Collection entries

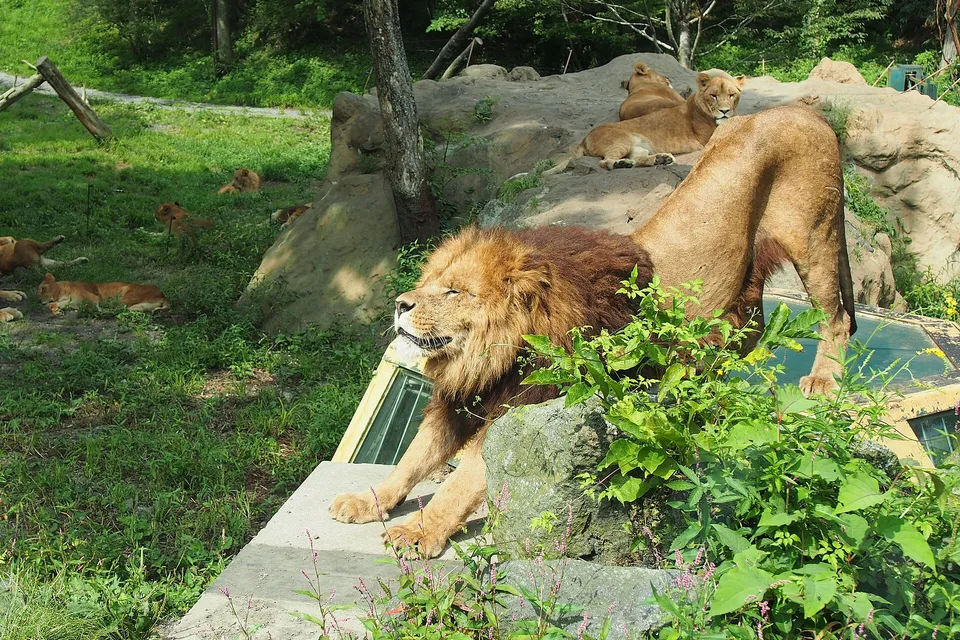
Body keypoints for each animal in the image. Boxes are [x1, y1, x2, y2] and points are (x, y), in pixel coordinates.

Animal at [37, 273, 170, 315]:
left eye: (42, 289)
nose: (38, 300)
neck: (61, 293)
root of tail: (162, 294)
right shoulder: (65, 302)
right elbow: (52, 305)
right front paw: (56, 311)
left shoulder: (94, 297)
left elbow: (93, 307)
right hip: (140, 307)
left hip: (124, 297)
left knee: (117, 310)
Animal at [329, 226, 654, 558]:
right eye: (428, 282)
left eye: (453, 291)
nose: (399, 304)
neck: (488, 363)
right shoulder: (454, 405)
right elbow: (412, 459)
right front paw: (368, 500)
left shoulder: (514, 417)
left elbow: (457, 486)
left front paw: (417, 532)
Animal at [545, 71, 745, 172]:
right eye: (713, 95)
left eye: (731, 95)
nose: (725, 111)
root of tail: (584, 138)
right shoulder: (706, 139)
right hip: (621, 141)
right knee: (605, 162)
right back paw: (622, 164)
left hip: (639, 147)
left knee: (638, 159)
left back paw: (661, 159)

INSTRUCTIONS FOR THE TASK —
The answer must consist solely of the lines from the first line of the data through the line containing "right shoulder: (65, 302)", inclusive, reproduced exactly and without pictures.

ANSWER SPACE —
Body keypoints for each animal in the image. Boxes are [x1, y1, x2, y2] and points are (x, y), in pixel coordinates.

Animal at [37, 273, 170, 315]:
left eye: (42, 289)
nose: (38, 300)
neck: (61, 293)
root of tail: (162, 294)
right shoulder: (65, 302)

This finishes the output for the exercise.